### WHAT YOU ARE ASKED TO DO
Copy the lines of the records below from the line containing "family: Lygodiaceae" through the line containing "family: Commelinaceae", both included, and reproduce only those lines.

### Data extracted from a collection
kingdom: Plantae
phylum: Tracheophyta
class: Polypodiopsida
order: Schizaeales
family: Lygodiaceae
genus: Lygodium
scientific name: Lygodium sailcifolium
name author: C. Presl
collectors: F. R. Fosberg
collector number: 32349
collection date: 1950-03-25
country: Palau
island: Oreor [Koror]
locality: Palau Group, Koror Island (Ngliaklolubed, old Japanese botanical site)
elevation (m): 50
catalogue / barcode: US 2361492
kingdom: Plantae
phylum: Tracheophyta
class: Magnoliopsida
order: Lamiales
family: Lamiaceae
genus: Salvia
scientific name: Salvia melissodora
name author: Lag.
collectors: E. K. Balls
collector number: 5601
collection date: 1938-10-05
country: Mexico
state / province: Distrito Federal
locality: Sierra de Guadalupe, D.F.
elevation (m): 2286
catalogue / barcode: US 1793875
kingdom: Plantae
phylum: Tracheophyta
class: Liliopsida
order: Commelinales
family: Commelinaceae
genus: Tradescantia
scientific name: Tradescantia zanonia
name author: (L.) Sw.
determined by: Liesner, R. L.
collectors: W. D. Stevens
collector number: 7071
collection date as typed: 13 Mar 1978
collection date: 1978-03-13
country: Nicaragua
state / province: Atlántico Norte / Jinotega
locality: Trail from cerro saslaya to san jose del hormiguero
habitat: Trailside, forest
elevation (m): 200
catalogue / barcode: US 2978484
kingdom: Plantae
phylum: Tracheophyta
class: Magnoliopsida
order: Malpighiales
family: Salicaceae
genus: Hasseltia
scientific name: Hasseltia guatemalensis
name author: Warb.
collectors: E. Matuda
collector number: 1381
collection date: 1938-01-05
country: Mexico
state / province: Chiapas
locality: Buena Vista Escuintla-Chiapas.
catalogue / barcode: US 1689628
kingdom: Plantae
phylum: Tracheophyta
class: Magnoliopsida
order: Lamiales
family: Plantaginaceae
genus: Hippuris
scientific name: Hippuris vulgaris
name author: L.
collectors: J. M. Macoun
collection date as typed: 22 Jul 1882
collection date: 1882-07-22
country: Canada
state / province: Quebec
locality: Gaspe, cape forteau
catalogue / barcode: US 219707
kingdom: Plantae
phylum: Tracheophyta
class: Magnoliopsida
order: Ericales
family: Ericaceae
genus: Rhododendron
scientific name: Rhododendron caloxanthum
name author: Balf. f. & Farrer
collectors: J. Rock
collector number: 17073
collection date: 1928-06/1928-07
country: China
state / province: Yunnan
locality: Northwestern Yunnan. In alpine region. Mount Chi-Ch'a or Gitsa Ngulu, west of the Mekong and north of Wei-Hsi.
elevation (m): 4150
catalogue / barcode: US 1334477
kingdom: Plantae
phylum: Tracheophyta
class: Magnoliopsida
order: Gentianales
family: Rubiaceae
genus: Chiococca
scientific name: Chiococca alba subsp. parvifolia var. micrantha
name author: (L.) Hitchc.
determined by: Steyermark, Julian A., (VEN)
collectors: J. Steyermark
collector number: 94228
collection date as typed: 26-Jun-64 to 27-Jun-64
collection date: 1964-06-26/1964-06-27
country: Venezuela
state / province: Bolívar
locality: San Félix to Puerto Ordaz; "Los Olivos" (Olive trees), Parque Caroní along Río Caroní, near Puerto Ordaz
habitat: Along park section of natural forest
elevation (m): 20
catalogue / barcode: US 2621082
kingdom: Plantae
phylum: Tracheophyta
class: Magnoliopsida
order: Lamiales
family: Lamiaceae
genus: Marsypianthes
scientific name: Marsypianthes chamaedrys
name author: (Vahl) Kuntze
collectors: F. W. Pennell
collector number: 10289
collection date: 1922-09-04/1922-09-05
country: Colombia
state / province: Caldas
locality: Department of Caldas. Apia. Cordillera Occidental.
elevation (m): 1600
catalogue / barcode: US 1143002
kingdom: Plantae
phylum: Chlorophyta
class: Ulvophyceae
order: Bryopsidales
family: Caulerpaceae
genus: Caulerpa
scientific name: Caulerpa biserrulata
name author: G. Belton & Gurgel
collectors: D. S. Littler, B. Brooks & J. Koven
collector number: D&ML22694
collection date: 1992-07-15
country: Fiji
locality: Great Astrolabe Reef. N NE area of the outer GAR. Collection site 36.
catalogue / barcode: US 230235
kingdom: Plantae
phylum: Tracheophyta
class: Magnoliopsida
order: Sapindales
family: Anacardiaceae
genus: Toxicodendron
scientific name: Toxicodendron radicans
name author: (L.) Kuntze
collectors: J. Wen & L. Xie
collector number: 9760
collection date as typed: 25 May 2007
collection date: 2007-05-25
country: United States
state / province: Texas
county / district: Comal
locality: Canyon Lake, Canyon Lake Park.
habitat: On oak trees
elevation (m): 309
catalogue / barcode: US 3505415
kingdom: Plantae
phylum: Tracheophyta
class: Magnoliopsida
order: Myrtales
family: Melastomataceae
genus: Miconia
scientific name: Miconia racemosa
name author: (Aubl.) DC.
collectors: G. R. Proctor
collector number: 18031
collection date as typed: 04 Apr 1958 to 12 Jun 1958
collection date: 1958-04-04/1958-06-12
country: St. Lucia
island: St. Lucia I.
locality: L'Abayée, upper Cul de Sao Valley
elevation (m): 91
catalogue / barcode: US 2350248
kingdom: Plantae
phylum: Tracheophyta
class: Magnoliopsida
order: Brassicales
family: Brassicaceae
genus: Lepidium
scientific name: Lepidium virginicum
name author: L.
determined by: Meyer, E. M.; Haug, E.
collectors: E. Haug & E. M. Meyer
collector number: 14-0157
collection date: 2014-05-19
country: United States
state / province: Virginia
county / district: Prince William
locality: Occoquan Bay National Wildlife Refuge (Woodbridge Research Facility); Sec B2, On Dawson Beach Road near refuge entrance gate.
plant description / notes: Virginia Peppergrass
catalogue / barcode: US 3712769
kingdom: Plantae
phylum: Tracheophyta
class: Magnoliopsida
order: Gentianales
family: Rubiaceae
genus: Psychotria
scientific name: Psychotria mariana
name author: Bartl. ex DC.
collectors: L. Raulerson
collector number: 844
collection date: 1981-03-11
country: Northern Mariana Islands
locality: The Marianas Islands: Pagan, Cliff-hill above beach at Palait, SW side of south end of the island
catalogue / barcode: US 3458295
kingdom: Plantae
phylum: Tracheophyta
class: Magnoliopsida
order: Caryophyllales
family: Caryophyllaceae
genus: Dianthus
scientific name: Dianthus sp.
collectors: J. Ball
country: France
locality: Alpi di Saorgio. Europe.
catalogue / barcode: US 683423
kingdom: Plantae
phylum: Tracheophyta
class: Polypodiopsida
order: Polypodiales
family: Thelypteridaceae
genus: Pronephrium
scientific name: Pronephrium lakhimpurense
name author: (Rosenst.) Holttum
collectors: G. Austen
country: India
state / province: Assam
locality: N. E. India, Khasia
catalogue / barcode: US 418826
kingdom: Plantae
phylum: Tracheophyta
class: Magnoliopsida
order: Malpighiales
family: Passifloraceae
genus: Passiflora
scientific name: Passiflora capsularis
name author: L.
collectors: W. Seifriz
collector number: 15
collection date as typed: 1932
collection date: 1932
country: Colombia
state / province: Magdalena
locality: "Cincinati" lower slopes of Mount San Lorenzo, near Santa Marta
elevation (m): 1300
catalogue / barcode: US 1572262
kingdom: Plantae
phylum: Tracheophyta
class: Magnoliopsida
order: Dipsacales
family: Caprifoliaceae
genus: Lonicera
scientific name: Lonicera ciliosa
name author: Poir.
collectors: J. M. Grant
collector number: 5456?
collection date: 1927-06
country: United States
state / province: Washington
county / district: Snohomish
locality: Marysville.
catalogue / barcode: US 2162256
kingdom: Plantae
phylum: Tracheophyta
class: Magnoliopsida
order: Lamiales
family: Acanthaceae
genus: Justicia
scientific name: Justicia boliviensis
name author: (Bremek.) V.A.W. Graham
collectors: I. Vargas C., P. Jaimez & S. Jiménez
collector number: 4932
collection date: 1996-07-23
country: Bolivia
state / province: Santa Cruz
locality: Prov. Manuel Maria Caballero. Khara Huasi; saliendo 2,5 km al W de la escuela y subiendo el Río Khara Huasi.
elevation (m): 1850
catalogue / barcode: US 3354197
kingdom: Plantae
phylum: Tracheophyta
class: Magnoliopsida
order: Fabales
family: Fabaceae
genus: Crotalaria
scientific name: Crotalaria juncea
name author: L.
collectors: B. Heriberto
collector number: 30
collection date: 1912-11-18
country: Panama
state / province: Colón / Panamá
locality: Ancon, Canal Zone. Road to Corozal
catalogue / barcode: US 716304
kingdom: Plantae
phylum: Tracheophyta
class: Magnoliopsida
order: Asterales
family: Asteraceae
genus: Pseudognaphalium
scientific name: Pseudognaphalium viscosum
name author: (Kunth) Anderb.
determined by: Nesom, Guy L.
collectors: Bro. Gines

### TASK SOLUTION
family: Lygodiaceae
genus: Lygodium
scientific name: Lygodium sailcifolium
name author: C. Presl
collectors: F. R. Fosberg
collector number: 32349
collection date: 1950-03-25
country: Palau
island: Oreor [Koror]
locality: Palau Group, Koror Island (Ngliaklolubed, old Japanese botanical site)
elevation (m): 50
catalogue / barcode: US 2361492
kingdom: Plantae
phylum: Tracheophyta
class: Magnoliopsida
order: Lamiales
family: Lamiaceae
genus: Salvia
scientific name: Salvia melissodora
name author: Lag.
collectors: E. K. Balls
collector number: 5601
collection date: 1938-10-05
country: Mexico
state / province: Distrito Federal
locality: Sierra de Guadalupe, D.F.
elevation (m): 2286
catalogue / barcode: US 1793875
kingdom: Plantae
phylum: Tracheophyta
class: Liliopsida
order: Commelinales
family: Commelinaceae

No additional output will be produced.